AC Transit buses are expected to keep serving passengers today despite a ruling Friday by an Alameda County Superior Court judge ruled that the agency and drivers' union must send their contract dispute to arbitration.
AC Transit's Interim General Manager Mary King said that because the court did not prevent management from implementing its last and best contract offer, the newly adopted contract by the district's board of directors also will take effect today as planned.
Amalgamated Transit Union, Local 192, which represents the drivers, has been unable to reach an agreement with AC Transit on a new contract.
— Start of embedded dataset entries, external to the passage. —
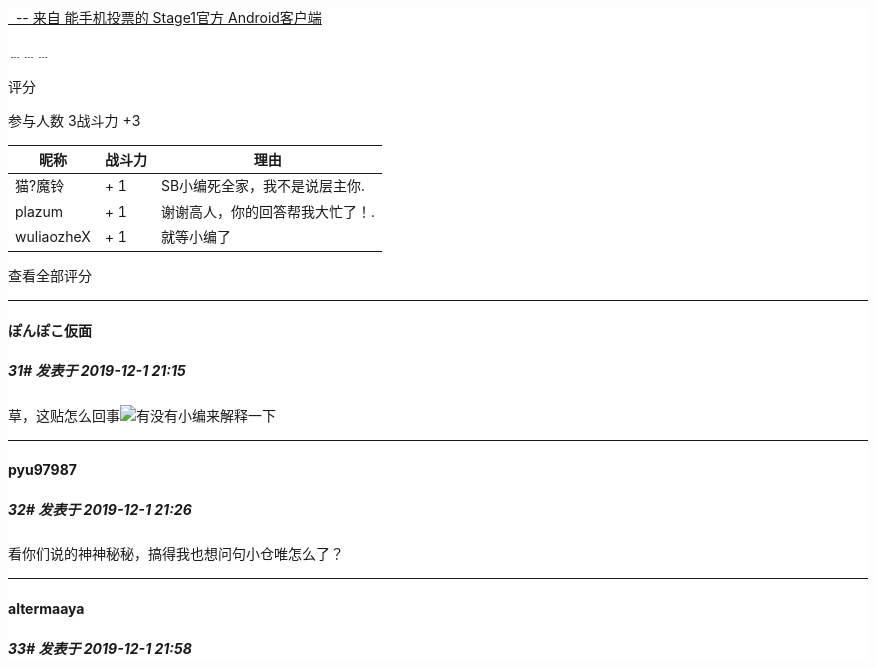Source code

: [  -- 来自 能手机投票的 Stage1官方 Android客户端](https://www.coolapk.com/apk/140634)



﹍﹍﹍

评分





 参与人数 3战斗力 +3

|昵称|战斗力|理由|
|----|---|---|
| 猫?魔铃| + 1|SB小编死全家，我不是说层主你.|
| plazum| + 1|谢谢高人，你的回答帮我大忙了！.|
| wuliaozheX| + 1|就等小编了|



查看全部评分






-----

####  ぽんぽこ仮面  
##### 31#       发表于 2019-12-1 21:15




草，这贴怎么回事<img src="https://static.saraba1st.com/image/smiley/face2017/124.png" referrerpolicy="no-referrer">有没有小编来解释一下







-----

####  pyu97987  
##### 32#       发表于 2019-12-1 21:26




看你们说的神神秘秘，搞得我也想问句小仓唯怎么了？







-----

####  altermaaya  
##### 33#       发表于 2019-12-1 21:58

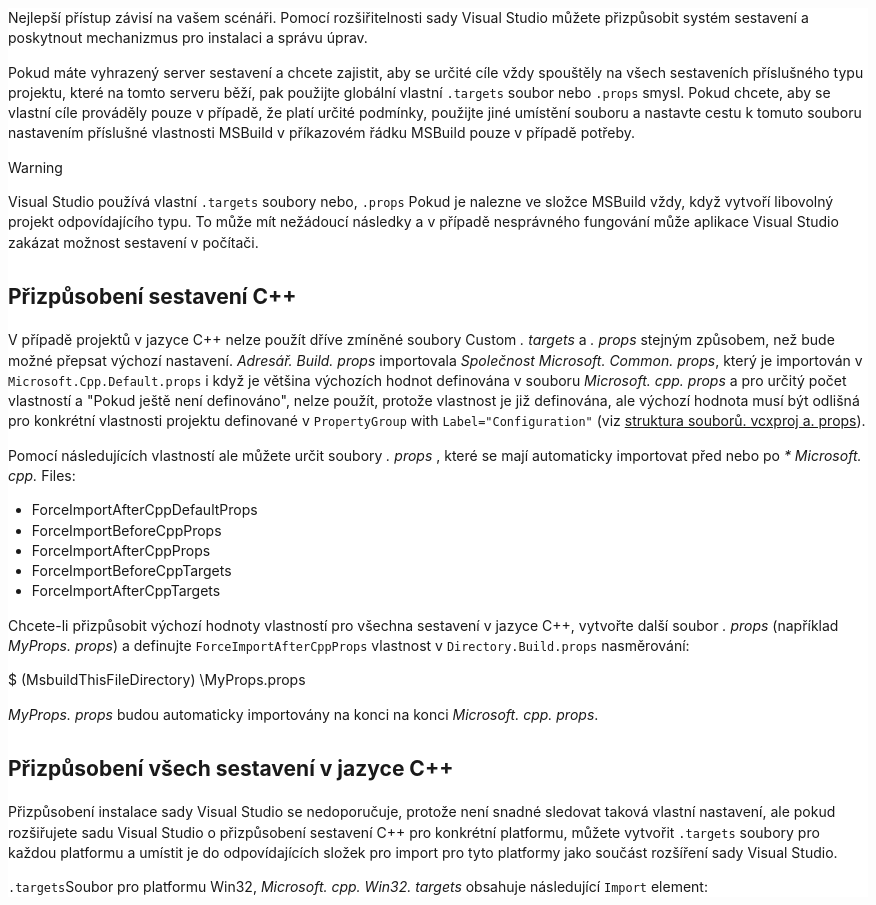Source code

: Nejlepší přístup závisí na vašem scénáři. Pomocí rozšiřitelnosti sady Visual Studio můžete přizpůsobit systém sestavení a poskytnout mechanizmus pro instalaci a správu úprav.

Pokud máte vyhrazený server sestavení a chcete zajistit, aby se určité cíle vždy spouštěly na všech sestaveních příslušného typu projektu, které na tomto serveru běží, pak použijte globální vlastní `.targets` soubor nebo `.props` smysl.  Pokud chcete, aby se vlastní cíle prováděly pouze v případě, že platí určité podmínky, použijte jiné umístění souboru a nastavte cestu k tomuto souboru nastavením příslušné vlastnosti MSBuild v příkazovém řádku MSBuild pouze v případě potřeby.

> [!WARNING]
> Visual Studio používá vlastní `.targets` soubory nebo, `.props` Pokud je nalezne ve složce MSBuild vždy, když vytvoří libovolný projekt odpovídajícího typu. To může mít nežádoucí následky a v případě nesprávného fungování může aplikace Visual Studio zakázat možnost sestavení v počítači.

## <a name="customize-c-builds"></a>Přizpůsobení sestavení C++

V případě projektů v jazyce C++ nelze použít dříve zmíněné soubory Custom *. targets* a *. props* stejným způsobem, než bude možné přepsat výchozí nastavení. *Adresář. Build. props* importovala *Společnost Microsoft. Common. props*, který je importován v `Microsoft.Cpp.Default.props` i když je většina výchozích hodnot definována v souboru *Microsoft. cpp. props* a pro určitý počet vlastností a "Pokud ještě není definováno", nelze použít, protože vlastnost je již definována, ale výchozí hodnota musí být odlišná pro konkrétní vlastnosti projektu definované v `PropertyGroup` with `Label="Configuration"` (viz [struktura souborů. vcxproj a. props](/cpp/build/reference/vcxproj-file-structure)).

Pomocí následujících vlastností ale můžete určit soubory *. props* , které se mají automaticky importovat před nebo po *\* Microsoft. cpp.* Files:

- ForceImportAfterCppDefaultProps
- ForceImportBeforeCppProps
- ForceImportAfterCppProps
- ForceImportBeforeCppTargets
- ForceImportAfterCppTargets

Chcete-li přizpůsobit výchozí hodnoty vlastností pro všechna sestavení v jazyce C++, vytvořte další soubor *. props* (například *MyProps. props*) a definujte `ForceImportAfterCppProps` vlastnost v `Directory.Build.props` nasměrování:

<PropertyGroup><ForceImportAfterCppProps>$ (MsbuildThisFileDirectory) \MyProps.props<ForceImportAfterCppProps>
</PropertyGroup>

*MyProps. props* budou automaticky importovány na konci na konci *Microsoft. cpp. props*.

## <a name="customize-all-c-builds"></a>Přizpůsobení všech sestavení v jazyce C++

Přizpůsobení instalace sady Visual Studio se nedoporučuje, protože není snadné sledovat taková vlastní nastavení, ale pokud rozšiřujete sadu Visual Studio o přizpůsobení sestavení C++ pro konkrétní platformu, můžete vytvořit `.targets` soubory pro každou platformu a umístit je do odpovídajících složek pro import pro tyto platformy jako součást rozšíření sady Visual Studio.

`.targets`Soubor pro platformu Win32, *Microsoft. cpp. Win32. targets* obsahuje následující `Import` element:
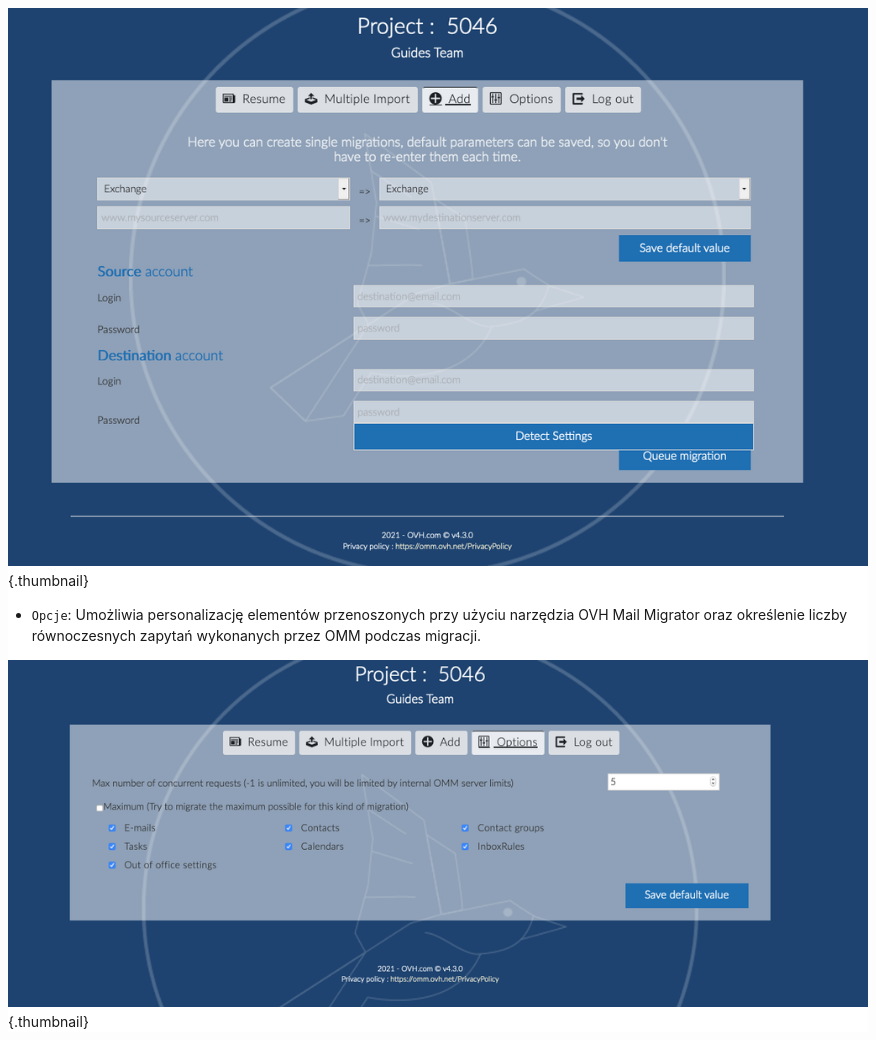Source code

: ![omm](images/omm-migration-project02.png){.thumbnail}

- `Opcje`: Umożliwia personalizację elementów przenoszonych przy użyciu narzędzia OVH Mail Migrator oraz określenie liczby równoczesnych zapytań wykonanych przez OMM podczas migracji.

![omm](images/omm-migration-project03.png){.thumbnail}
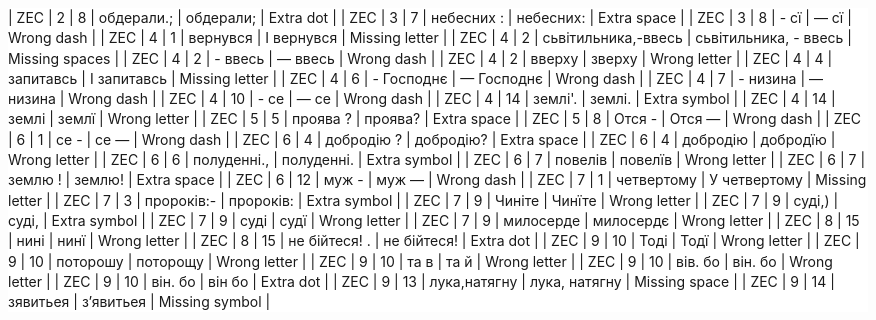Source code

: | ZEC | 2 | 8 | обдерали.; | обдерали; | Extra dot |
| ZEC | 3 | 7 | небесних : | небесних: | Extra space |
| ZEC | 3 | 8 | - сї | — сї | Wrong dash |
| ZEC | 4 | 1 | вернувся | І вернувся | Missing letter |
| ZEC | 4 | 2 | сьвітильника,-ввесь | сьвітильника, - ввесь | Missing spaces |
| ZEC | 4 | 2 | - ввесь | — ввесь | Wrong dash |
| ZEC | 4 | 2 | вверху | зверху | Wrong letter |
| ZEC | 4 | 4 | запитавсь | І запитавсь | Missing letter |
| ZEC | 4 | 6 | - Господнє | — Господнє | Wrong dash |
| ZEC | 4 | 7 | - низина | — низина | Wrong dash |
| ZEC | 4 | 10 | - се | — се | Wrong dash |
| ZEC | 4 | 14 | землі'. | землі. | Extra symbol |
| ZEC | 4 | 14 | землі | землї | Wrong letter |
| ZEC | 5 | 5 | проява ? | проява? | Extra space |
| ZEC | 5 | 8 | Отся - | Отся — | Wrong dash |
| ZEC | 6 | 1 | се - | се — | Wrong dash |
| ZEC | 6 | 4 | добродію ? | добродію? | Extra space |
| ZEC | 6 | 4 | добродію | добродїю | Wrong letter |
| ZEC | 6 | 6 | полуденні., | полуденні. | Extra symbol |
| ZEC | 6 | 7 | повелів | повелїв | Wrong letter |
| ZEC | 6 | 7 | землю ! | землю! | Extra space |
| ZEC | 6 | 12 | муж - | муж — | Wrong dash |
| ZEC | 7 | 1 | четвертому | У четвертому | Missing letter |
| ZEC | 7 | 3 | пророків:- | пророків: | Extra symbol |
| ZEC | 7 | 9 | Чиніте | Чинїте | Wrong letter |
| ZEC | 7 | 9 | суді,) | суді, | Extra symbol |
| ZEC | 7 | 9 | суді | судї | Wrong letter |
| ZEC | 7 | 9 | милосерде | милосердє | Wrong letter |
| ZEC | 8 | 15 | нині | нинї | Wrong letter |
| ZEC | 8 | 15 | не бійтеся! . | не бійтеся! | Extra dot |
| ZEC | 9 | 10 | Тоді | Тодї | Wrong letter |
| ZEC | 9 | 10 | поторошу | поторощу | Wrong letter |
| ZEC | 9 | 10 | та в | та й | Wrong letter |
| ZEC | 9 | 10 | вів. бо | він. бо | Wrong letter |
| ZEC | 9 | 10 | він. бо | він бо | Extra dot |
| ZEC | 9 | 13 | лука,натягну | лука, натягну | Missing space |
| ZEC | 9 | 14 | зявитьея | зʼявитьея | Missing symbol |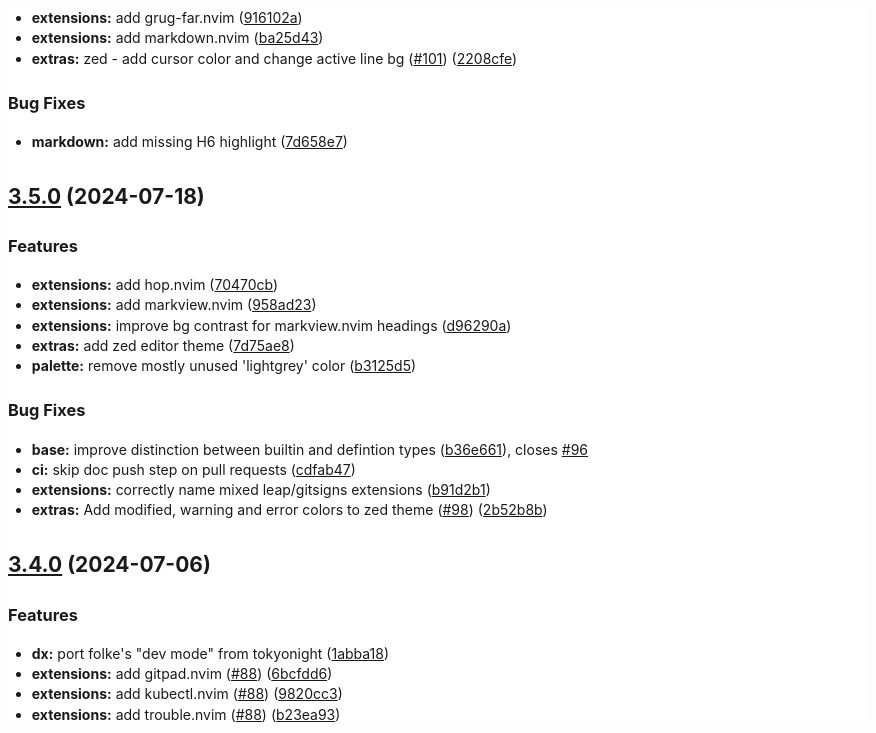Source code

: * **extensions:** add grug-far.nvim ([916102a](https://github.com/scottmckendry/cyberdream.nvim/commit/916102a282ae99a8e7a1fc52ded19754b4452d99))
* **extensions:** add markdown.nvim ([ba25d43](https://github.com/scottmckendry/cyberdream.nvim/commit/ba25d43d68dd34d31bee88286fb6179df2763c31))
* **extras:** zed - add cursor color and change active line bg ([#101](https://github.com/scottmckendry/cyberdream.nvim/issues/101)) ([2208cfe](https://github.com/scottmckendry/cyberdream.nvim/commit/2208cfe27110a8c6fb8ee5ada84ac6f14230e7a3))


### Bug Fixes

* **markdown:** add missing H6 highlight ([7d658e7](https://github.com/scottmckendry/cyberdream.nvim/commit/7d658e768199b235e14363fa8e122754a78747c5))

## [3.5.0](https://github.com/scottmckendry/cyberdream.nvim/compare/v3.4.0...v3.5.0) (2024-07-18)


### Features

* **extensions:** add hop.nvim ([70470cb](https://github.com/scottmckendry/cyberdream.nvim/commit/70470cb37386be034f7d9540c40c056f1756196a))
* **extensions:** add markview.nvim ([958ad23](https://github.com/scottmckendry/cyberdream.nvim/commit/958ad2337d73fdc898db0d0072acb4ea29e45d64))
* **extensions:** improve bg contrast for markview.nvim headings ([d96290a](https://github.com/scottmckendry/cyberdream.nvim/commit/d96290af1c2cffcfdadb266144097e5496d08fd3))
* **extras:** add zed editor theme ([7d75ae8](https://github.com/scottmckendry/cyberdream.nvim/commit/7d75ae89e0580964573c55d29da8be33634e2457))
* **palette:** remove mostly unused 'lightgrey' color ([b3125d5](https://github.com/scottmckendry/cyberdream.nvim/commit/b3125d50c94793a4a65bad7d47739f18ed8a6205))


### Bug Fixes

* **base:** improve distinction between builtin and defintion types ([b36e661](https://github.com/scottmckendry/cyberdream.nvim/commit/b36e66120020c9544771d24c5e304d755276ae2d)), closes [#96](https://github.com/scottmckendry/cyberdream.nvim/issues/96)
* **ci:** skip doc push step on pull requests ([cdfab47](https://github.com/scottmckendry/cyberdream.nvim/commit/cdfab4744cc154ce7f3ed4aae37cf9bd7c60b0ce))
* **extensions:** correctly name mixed leap/gitsigns extensions ([b91d2b1](https://github.com/scottmckendry/cyberdream.nvim/commit/b91d2b1b6bdcd308fbf913bcfa38db63ac12b99b))
* **extras:** Add modified, warning and error colors to zed theme ([#98](https://github.com/scottmckendry/cyberdream.nvim/issues/98)) ([2b52b8b](https://github.com/scottmckendry/cyberdream.nvim/commit/2b52b8b91bcae2987faf3746ad4e1891cf84ced5))

## [3.4.0](https://github.com/scottmckendry/cyberdream.nvim/compare/v3.3.0...v3.4.0) (2024-07-06)


### Features

* **dx:** port folke's "dev mode" from tokyonight ([1abba18](https://github.com/scottmckendry/cyberdream.nvim/commit/1abba1897d0f527c7a10ffc1ef06e8920c7a3f7a))
* **extensions:** add gitpad.nvim ([#88](https://github.com/scottmckendry/cyberdream.nvim/issues/88)) ([6bcfdd6](https://github.com/scottmckendry/cyberdream.nvim/commit/6bcfdd60564878ca8e2cdd91b2a15a0348ee59a3))
* **extensions:** add kubectl.nvim ([#88](https://github.com/scottmckendry/cyberdream.nvim/issues/88)) ([9820cc3](https://github.com/scottmckendry/cyberdream.nvim/commit/9820cc3ce324972501e9883f2073e9bd62fd6e1f))
* **extensions:** add trouble.nvim ([#88](https://github.com/scottmckendry/cyberdream.nvim/issues/88)) ([b23ea93](https://github.com/scottmckendry/cyberdream.nvim/commit/b23ea93970c43b6e79620fef702c9db1bc869879))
Although it's unclear what action ATU may take in response to the decision by AC Transit to move ahead with its new contract, Superior Court Judge Frank Roesch has indicated that under the collective bargaining agreement the union cannot strike during pending arbitration, and the union has agreed not to do so.
As a result, the District is proceeding with its intent to keep buses running.
"While we engage in these legal proceedings, the most important thing is that service continues to our riders with as little disruption as possible," King said. "Our mission is to provide safe, sustainable public transit during these difficult economic times, and we will continue to do so."
Consequently, the Board of Directors and management of AC Transit is encouraging its 1,750 unionized employees to stay on the job and continue to provide vital bus service to the public while the arbitration process runs its course.
As outlined by Roesch, if the district and the parties representing ATU cannot agree on the selection of an arbitrator by Friday, they will return to his court on July 27 and Roesch will select an arbitrator.
As of now, AC Transit is considering its options with respect to an appeal of the judge's ruling.